MSCI World Ex Australia Index (AUD) closed 2022 down -12.5%, and MSCI Emerging Markets Index (AUD) down -14.3%.
Across key global regions, there were few safe havens for investors to park their money, as the war in Ukraine, disordered supply chains, rampant inflation, and another year of Covid turned markets on their head. China’s CSI 300 Index had approximately one-fifth (-19.8%) of its valued wiped in 2022, followed closely by the USA’s S&P 500 index (-18.1%).
In its final meeting of the year, the Reserve Bank of Australia has again raised interest rates by 25bps bringing the target cash rate to 3.1%. Australian 2- and 10- year Government bond yields rose this month by 35bps and 52bps, respectively. The rise in bond yields resulted in almost every fixed income sector being in the red, resulting in the Bloomberg AusBond Composite 0+ Yr Index to return -2.06% over the course of the month.
The Australian unemployment rate however remains steady, supporting the growth outlook of the economy.
Globally, fixed income markets show a similar story, with US 10-year Bond yields up 27bps while US 90 Day T-Bill Yields remained relatively steady. On their December 14 meeting, The Federal Reserve raised the target federal funds rate to 4.25%-4.50%, with a rate hike of 50bps.
REIT’s (listed property securities)
Local and Global REITs sold off during December following two positive months. Domestically, the A-REITs index (represented by the S&P/ASX 200 A-REIT Accumulation Index) ended the month -4.1% lower. The index has returned –20.5% on a total return basis YTD to 31 December. Global REITs outperformed the local REITs index, albeit still experiencing a drawdown of –3.8% during the month. Domestically, infrastructure (represented by the S&P/ASX Infrastructure Index) has followed the trend in A-REITs, returning –1.44% in December bringing YTD performance down to 18.5%.

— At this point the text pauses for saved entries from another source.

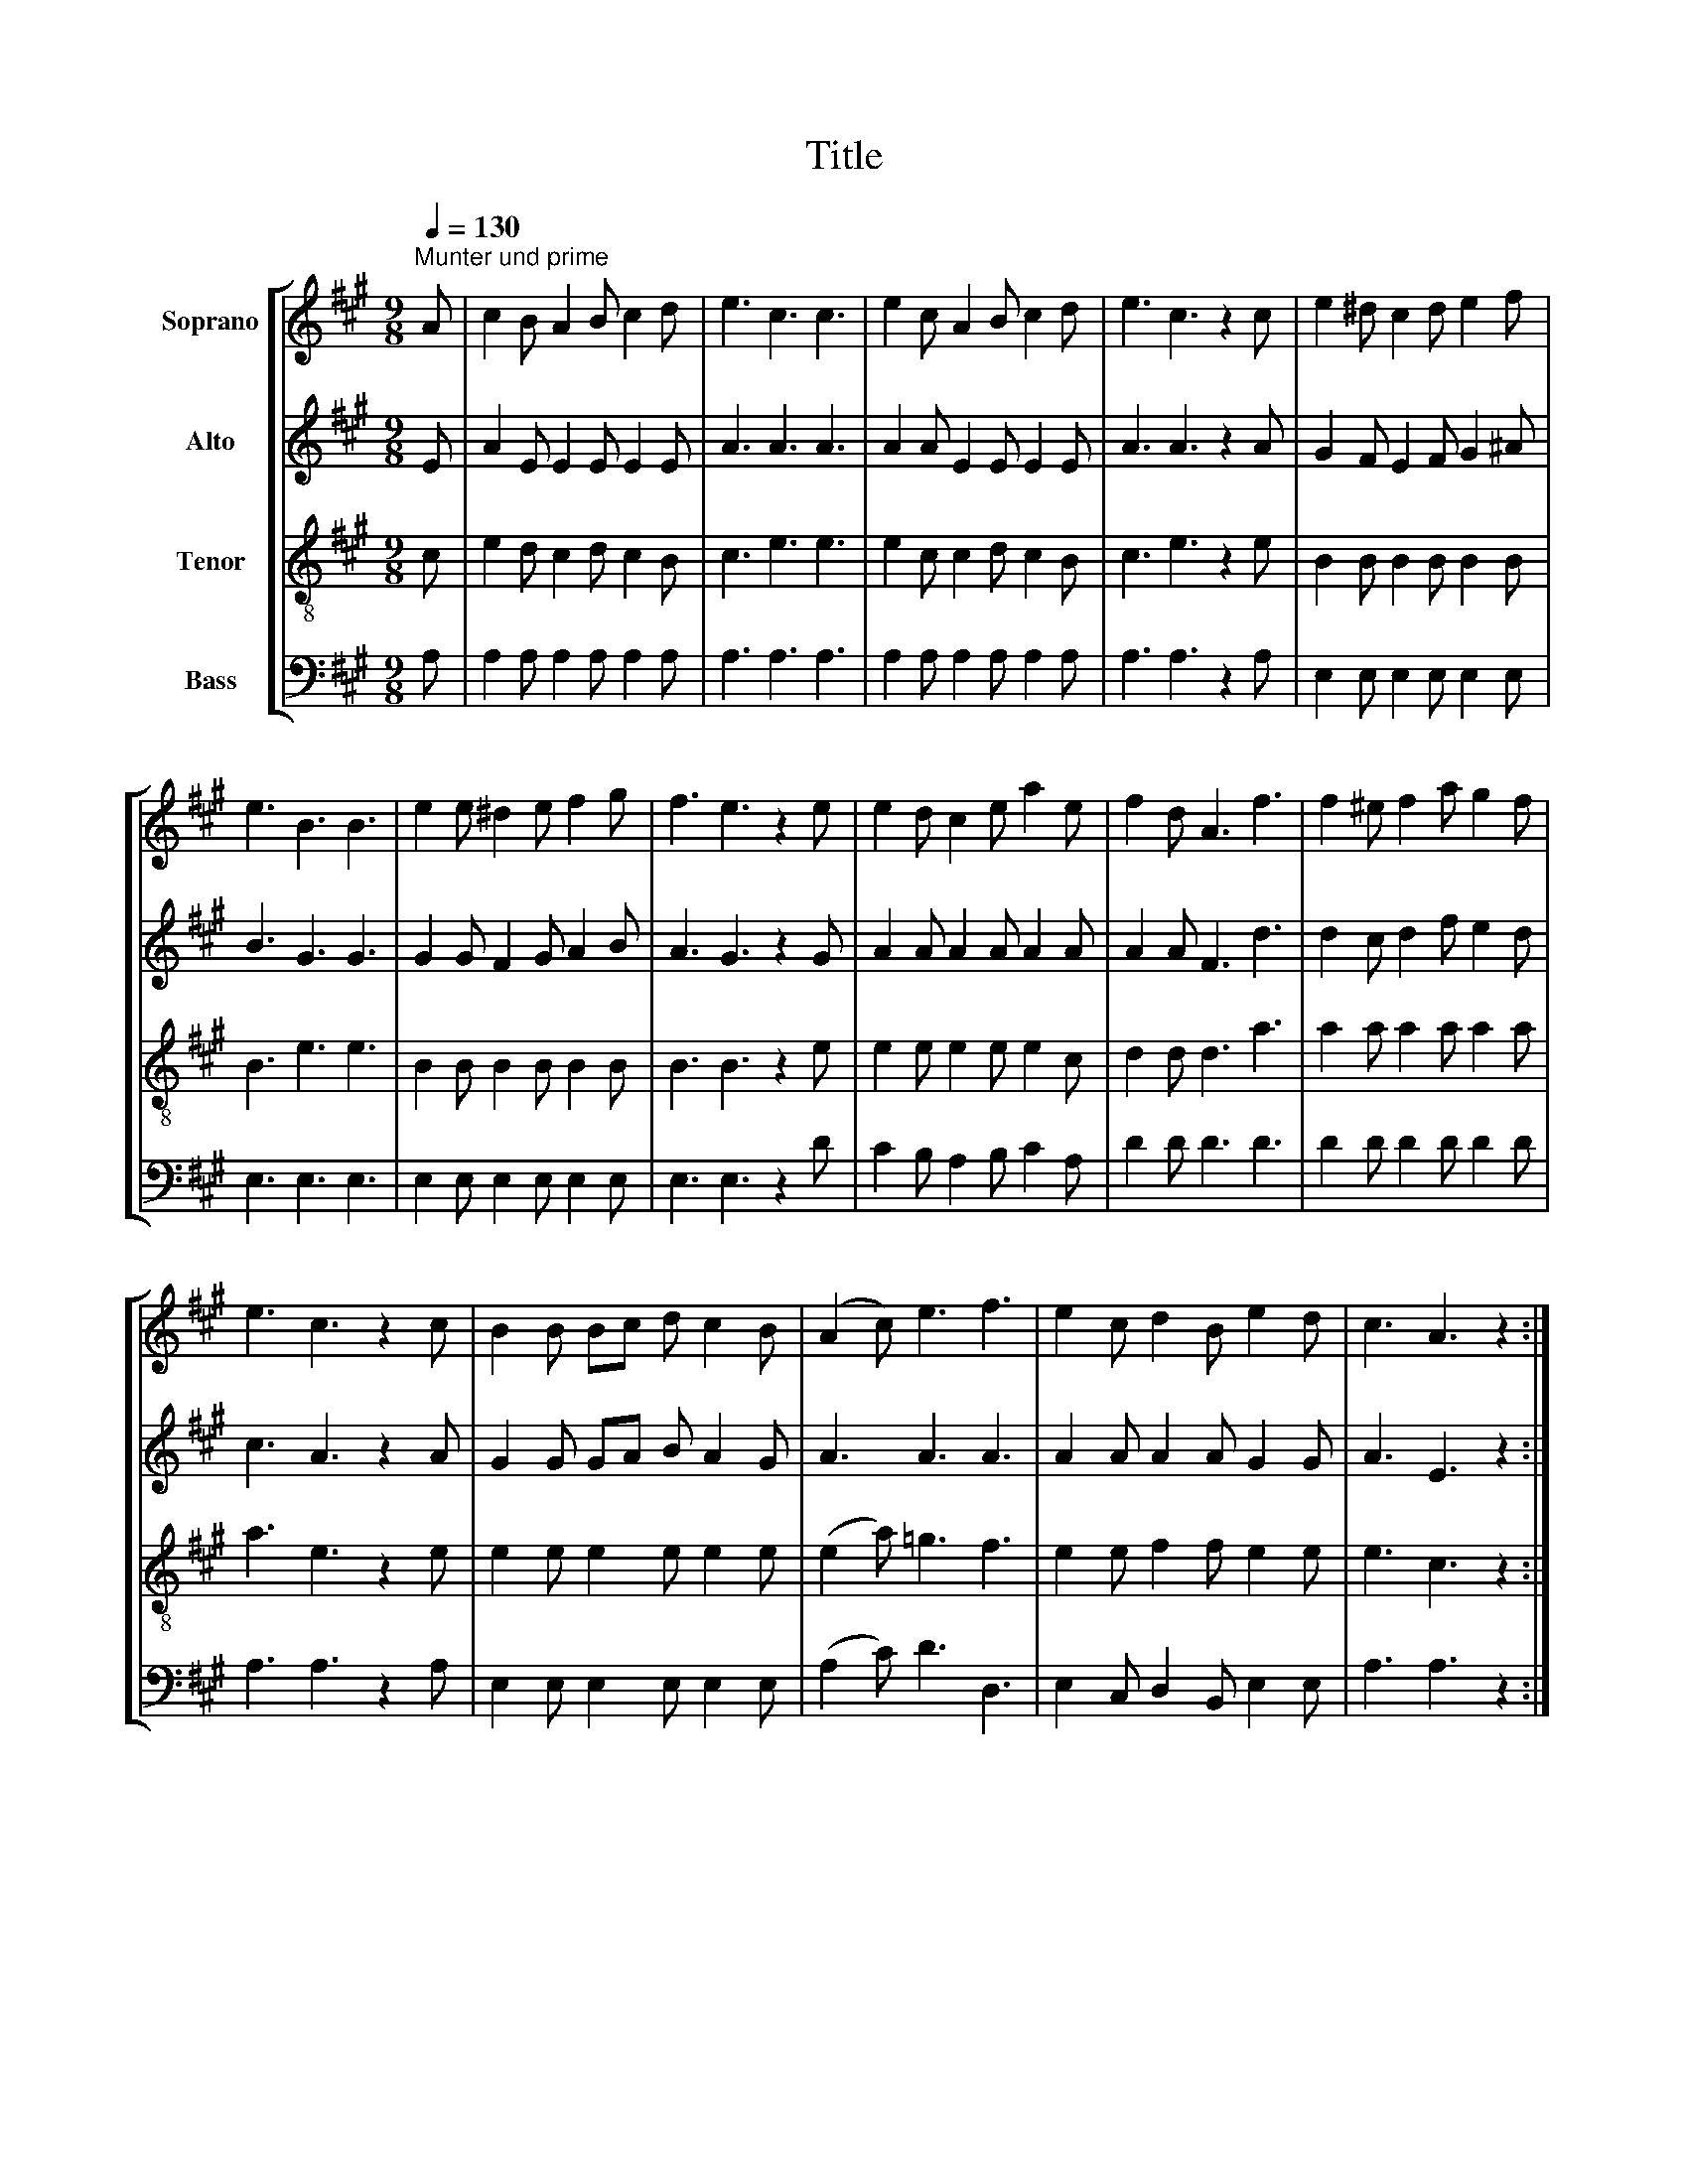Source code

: X:1
T:Title
%%score [ 1 | 2 | 3 | 4 ]
L:1/8
Q:1/4=130
M:9/8
K:A
V:1 treble nm="Soprano"
V:2 treble nm="Alto"
V:3 treble-8 nm="Tenor"
V:4 bass nm="Bass"
V:1
"^Munter und prime" A | c2 B A2 B c2 d | e3 c3 c3 | e2 c A2 B c2 d | e3 c3 z2 c | e2 ^d c2 d e2 f | %6
 e3 B3 B3 | e2 e ^d2 e f2 g | f3 e3 z2 e | e2 d c2 e a2 e | f2 d A3 f3 | f2 ^e f2 a g2 f | %12
 e3 c3 z2 c | B2 B Bc d c2 B | (A2 c) e3 f3 | e2 c d2 B e2 d | c3 A3 z2 :| %17
V:2
 E | A2 E E2 E E2 E | A3 A3 A3 | A2 A E2 E E2 E | A3 A3 z2 A | G2 F E2 F G2 ^A | B3 G3 G3 | %7
 G2 G F2 G A2 B | A3 G3 z2 G | A2 A A2 A A2 A | A2 A F3 d3 | d2 c d2 f e2 d | c3 A3 z2 A | %13
 G2 G GA B A2 G | A3 A3 A3 | A2 A A2 A G2 G | A3 E3 z2 :| %17
V:3
 c | e2 d c2 d c2 B | c3 e3 e3 | e2 c c2 d c2 B | c3 e3 z2 e | B2 B B2 B B2 B | B3 e3 e3 | %7
 B2 B B2 B B2 B | B3 B3 z2 e | e2 e e2 e e2 c | d2 d d3 a3 | a2 a a2 a a2 a | a3 e3 z2 e | %13
 e2 e e2 e e2 e | (e2 a) =g3 f3 | e2 e f2 f e2 e | e3 c3 z2 :| %17
V:4
 A, | A,2 A, A,2 A, A,2 A, | A,3 A,3 A,3 | A,2 A, A,2 A, A,2 A, | A,3 A,3 z2 A, | %5
 E,2 E, E,2 E, E,2 E, | E,3 E,3 E,3 | E,2 E, E,2 E, E,2 E, | E,3 E,3 z2 D | C2 B, A,2 B, C2 A, | %10
 D2 D D3 D3 | D2 D D2 D D2 D | A,3 A,3 z2 A, | E,2 E, E,2 E, E,2 E, | (A,2 C) D3 D,3 | %15
 E,2 C, D,2 B,, E,2 E, | A,3 A,3 z2 :| %17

December was relatively quiet across the A-REITs sector. Some activity includes Dexus (ASX: DXS) announcing the sale of six properties with combined proceeds of $483m, two of which were trading properties. Centuria Industrial REIT (ASX: CIP) announced the settlement of a 50% interest in a portfolio of eight existing CIP assets for $180.9m to an investment vehicle sponsored by Morgan Stanley Real Estate Investing.
The Australian residential property market experienced a –1.2% change month on month in December represented by Core Logic’s five capital city aggregate. Brisbane (-1.4%), Sydney (-1.4%), and Melbourne (-1.2%) were the worst performers. Perth (+0.2%) was the only city within the five to advance. The %YoY change for Core Logic’s five capital city aggregate as of 31 December 2022 is –7.1%.